Where "が落ち着き" appears in a line of the entries below, that line should be copied.

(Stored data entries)
____________________

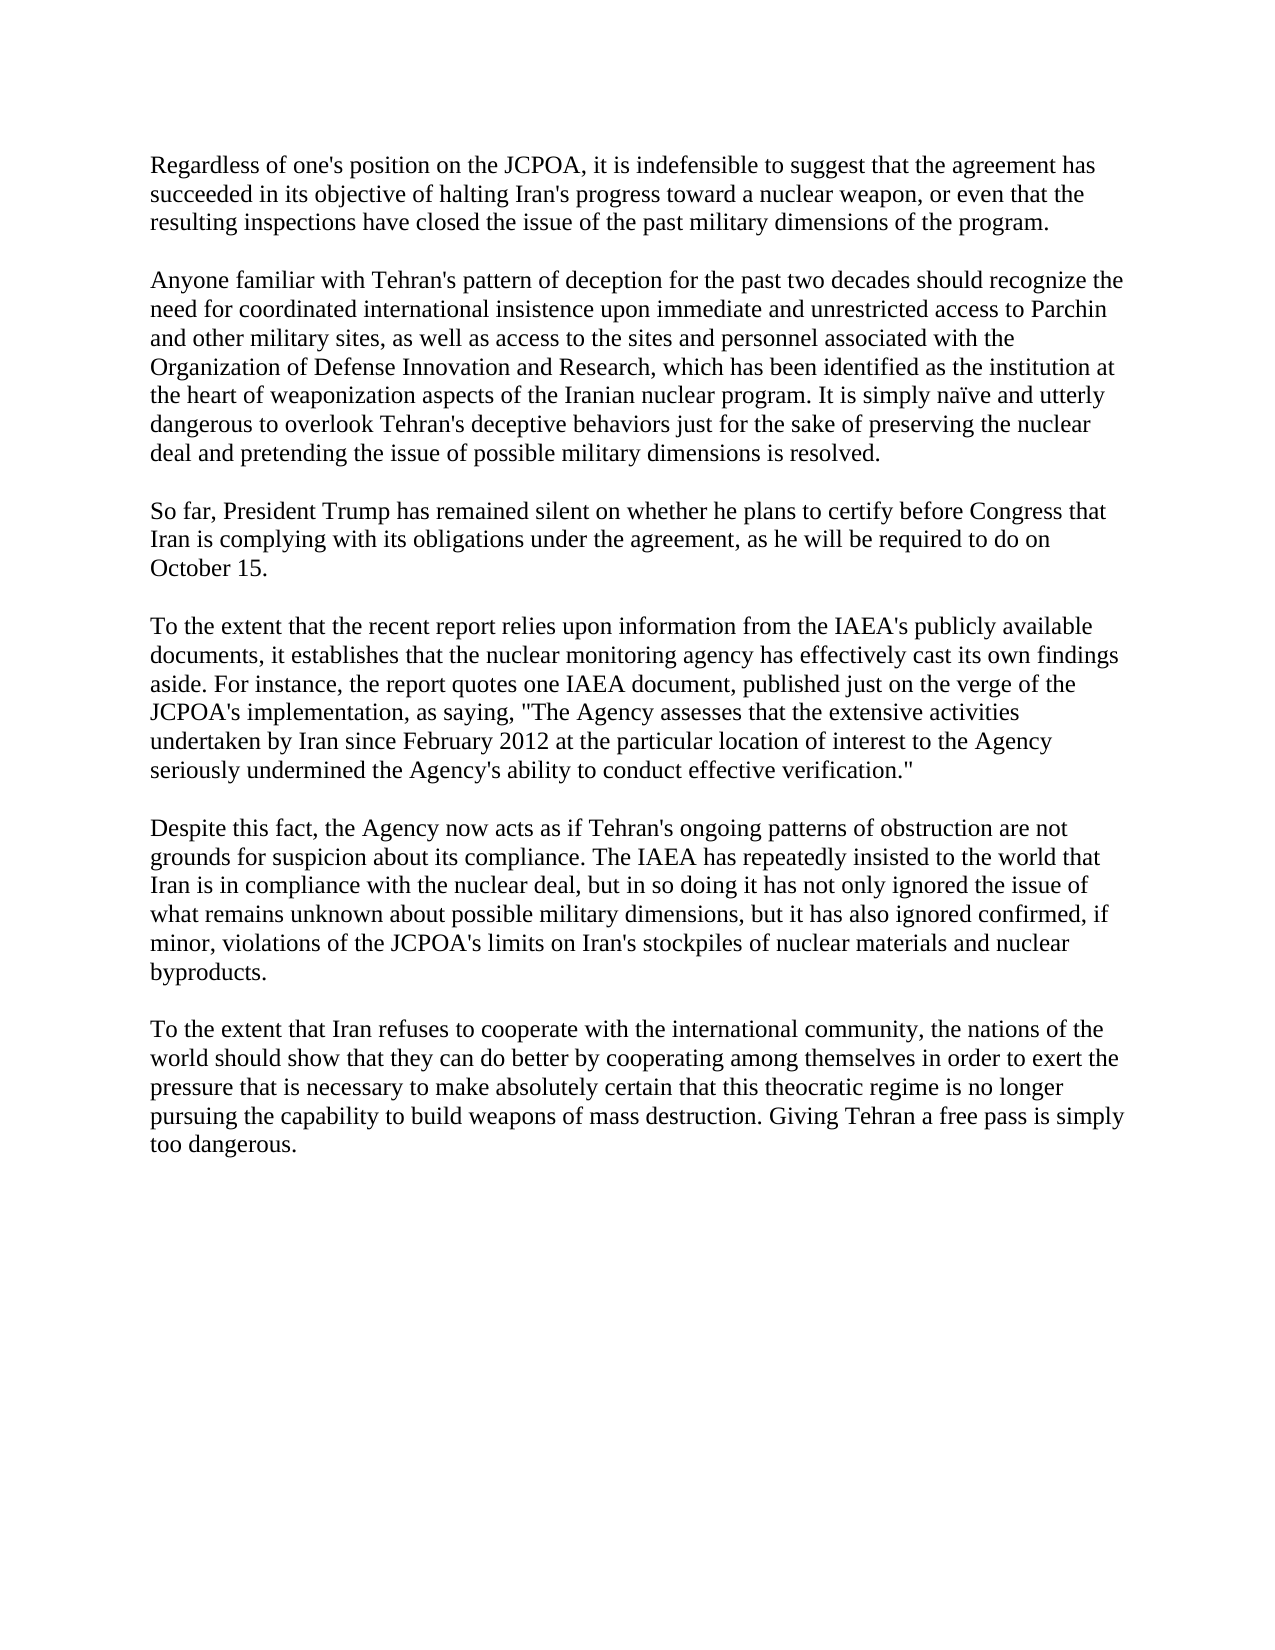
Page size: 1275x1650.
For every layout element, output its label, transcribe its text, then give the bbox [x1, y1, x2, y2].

text Anyone familiar with Tehran's pattern of deception for the past two decades should recognize the need for coordinated international insistence upon immediate and unrestricted access to Parchin and other military sites, as well as access to the sites and personnel associated with the Organization of Defense Innovation and Research, which has been identified as the institution at the heart of weaponization aspects of the Iranian nuclear program. It is simply naïve and utterly dangerous to overlook Tehran's deceptive behaviors just for the sake of preserving the nuclear deal and pretending the issue of possible military dimensions is resolved. [150, 265, 1125, 467]
text Despite this fact, the Agency now acts as if Tehran's ongoing patterns of obstruction are not grounds for suspicion about its compliance. The IAEA has repeatedly insisted to the world that Iran is in compliance with the nuclear deal, but in so doing it has not only ignored the issue of what remains unknown about possible military dimensions, but it has also ignored confirmed, if minor, violations of the JCPOA's limits on Iran's stockpiles of nuclear materials and nuclear byproducts. [150, 813, 1125, 985]
text To the extent that Iran refuses to cooperate with the international community, the nations of the world should show that they can do better by cooperating among themselves in order to exert the pressure that is necessary to make absolutely certain that this theocratic regime is no longer pursuing the capability to build weapons of mass destruction. Giving Tehran a free pass is simply too dangerous. [150, 1014, 1125, 1158]
text Regardless of one's position on the JCPOA, it is indefensible to suggest that the agreement has succeeded in its objective of halting Iran's progress toward a nuclear weapon, or even that the resulting inspections have closed the issue of the past military dimensions of the program. [150, 150, 1125, 236]
text To the extent that the recent report relies upon information from the IAEA's publicly available documents, it establishes that the nuclear monitoring agency has effectively cast its own findings aside. For instance, the report quotes one IAEA document, published just on the verge of the JCPOA's implementation, as saying, "The Agency assesses that the extensive activities undertaken by Iran since February 2012 at the particular location of interest to the Agency seriously undermined the Agency's ability to conduct effective verification." [150, 611, 1125, 784]
text So far, President Trump has remained silent on whether he plans to certify before Congress that Iran is complying with its obligations under the agreement, as he will be required to do on October 15. [150, 496, 1125, 582]
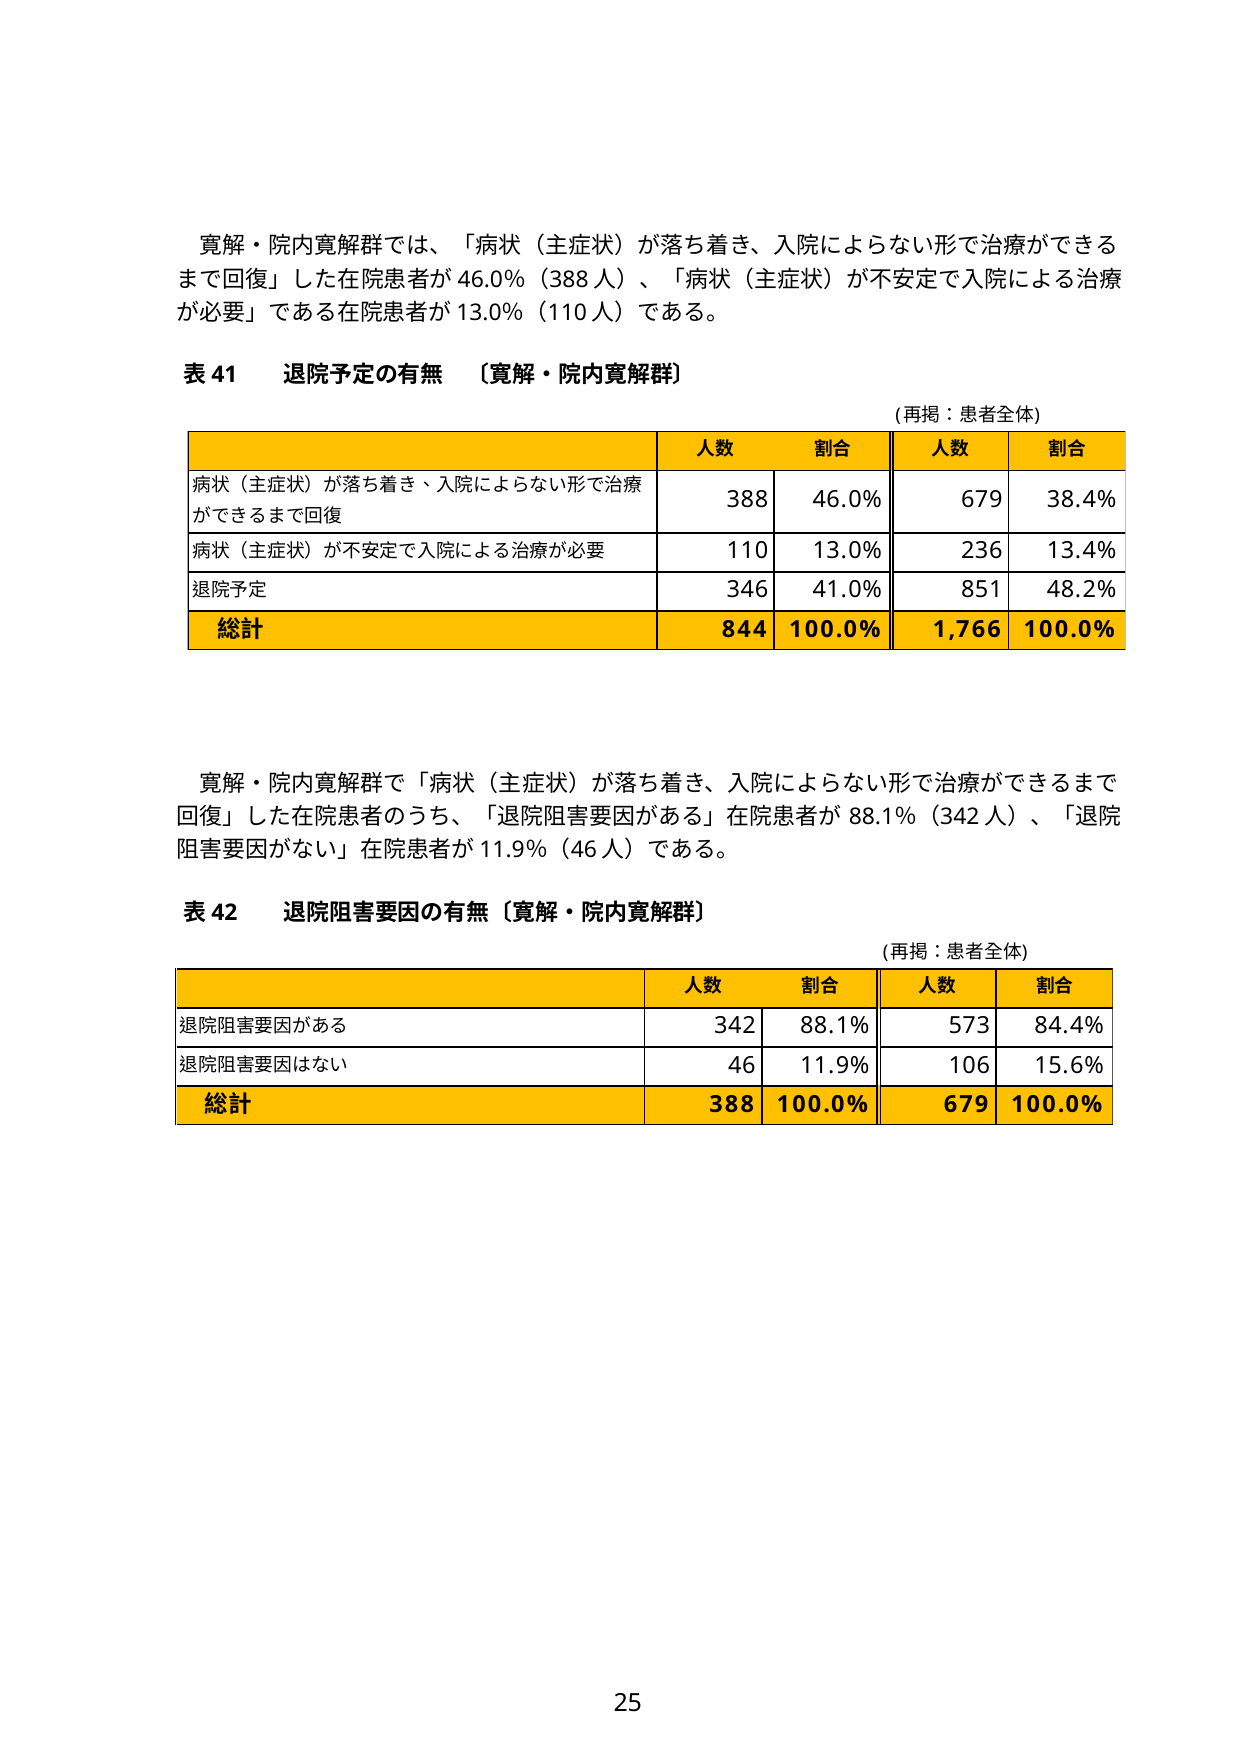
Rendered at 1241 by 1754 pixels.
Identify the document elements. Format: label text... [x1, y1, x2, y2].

text 表 41 退院予定の有無 〔寛解・院内寛解群〕 [183, 356, 1122, 389]
list 寛解・院内寛解群では、「病状（主症状）が落ち着き、入院によらない形で治療ができるまで回復」した在院患者が46.0％（388人）、「病状（主症状）が不安定で入院による治療が必要」である在院患者が13.0％（110人）である。 [177, 227, 1122, 327]
text 表 42 退院阻害要因の有無〔寛解・院内寛解群〕 [183, 894, 1122, 927]
list 寛解・院内寛解群で「病状（主症状）が落ち着き、入院によらない形で治療ができるまで回復」した在院患者のうち、「退院阻害要因がある」在院患者が88.1％（342人）、「退院阻害要因がない」在院患者が11.9％（46人）である。 [177, 764, 1122, 864]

____________________

◆ ANSWER SPACE:
list 寛解・院内寛解群では、「病状（主症状）が落ち着き、入院によらない形で治療ができるまで回復」した在院患者が46.0％（388人）、「病状（主症状）が不安定で入院による治療が必要」である在院患者が13.0％（110人）である。 [177, 227, 1122, 327]
list 寛解・院内寛解群で「病状（主症状）が落ち着き、入院によらない形で治療ができるまで回復」した在院患者のうち、「退院阻害要因がある」在院患者が88.1％（342人）、「退院阻害要因がない」在院患者が11.9％（46人）である。 [177, 764, 1122, 864]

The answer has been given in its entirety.